* Written problem 1 *
In the article on FSA Arrow visits, how many questions did one former executive say he limited the FSA supervisor to?

* Document passage *
Michael Faulkner says the FSA should recruit more people from the insurance industry

I am told that in America books are available that explain to lawyers how to sabotage mediations (How to wreck a mediation in 10 easy steps could well be the title of one such handy guide).

Of course, these tales may be apocryphal, but it may only be a matter of time before similar works appear on the subject of FSA Arrow visits - whether on some underground insurance chat room or in the business section of Waterstones.

Having recently lunched with two former insurance company senior executives who had gone through the arrow process they were of the view that "sabotaging" an Arrow visit was not that difficult.

One of the executives said he had managed to limit the FSA supervisor to only three questions ("Ask an executive about his strategy and he can talk for days"). The other expressed considerable joy at having caught the questioner up in discussions about what he felt were irrelevant matters (in this case, how meetings were arranged).

Their main complaint centred on the experience and knowledge of the FSA supervisors who conducted the Arrow visits. The supervisors, they argued, did not know enough about the insurance industry to be able to ask the right questions of senior management, thus enabling a wily executive to run rings around them.

* Given data *
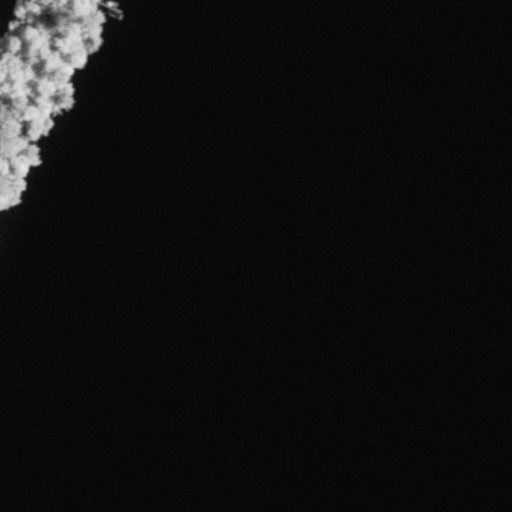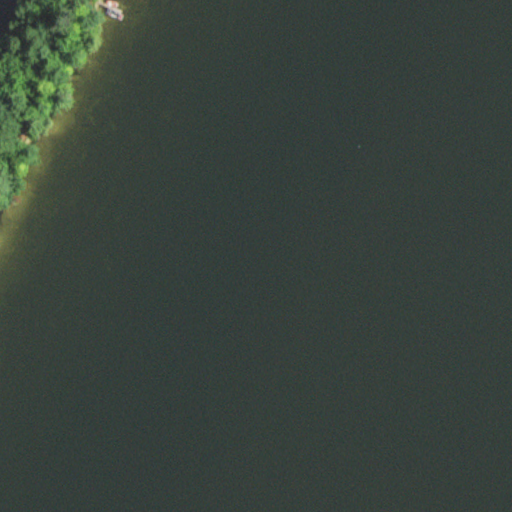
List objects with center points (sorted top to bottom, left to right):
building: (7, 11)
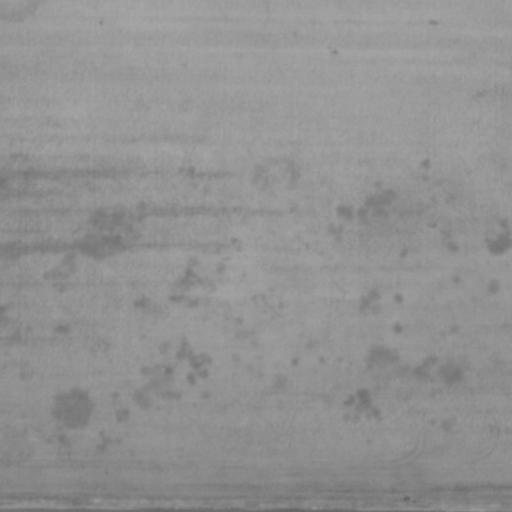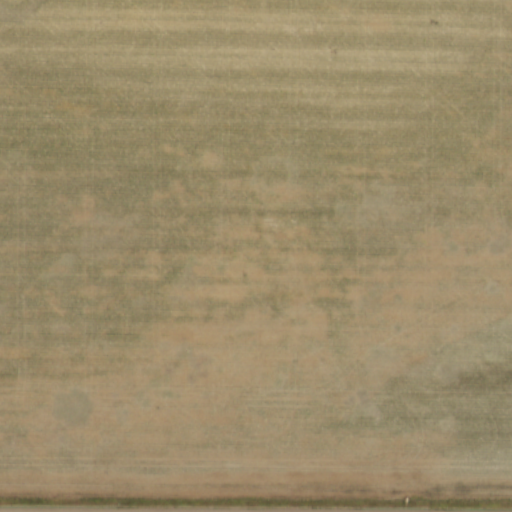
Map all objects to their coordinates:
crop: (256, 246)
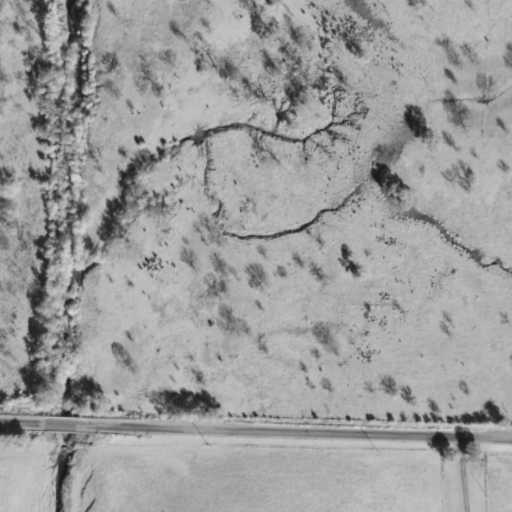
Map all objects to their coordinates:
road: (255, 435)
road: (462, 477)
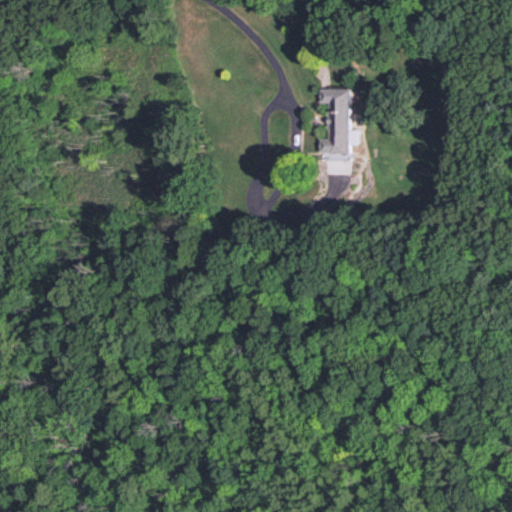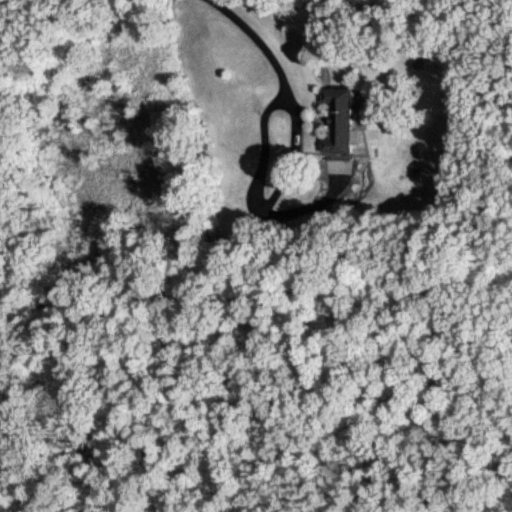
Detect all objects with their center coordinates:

* Written problem 2 *
Write every line of the records above as a JSON list of strings, one string per line, leaving out blank lines and the pictures.

* Task solution 1 *
Three questions.

* Task solution 2 *
[
  "List objects with center points (sorted top to bottom, left to right):",
  "building: (7, 11)",
  "Map all objects to their coordinates:",
  "crop: (256, 246)",
  "Map all objects to their coordinates:",
  "road: (255, 435)",
  "road: (462, 477)",
  "Detect all objects with their center coordinates:"
]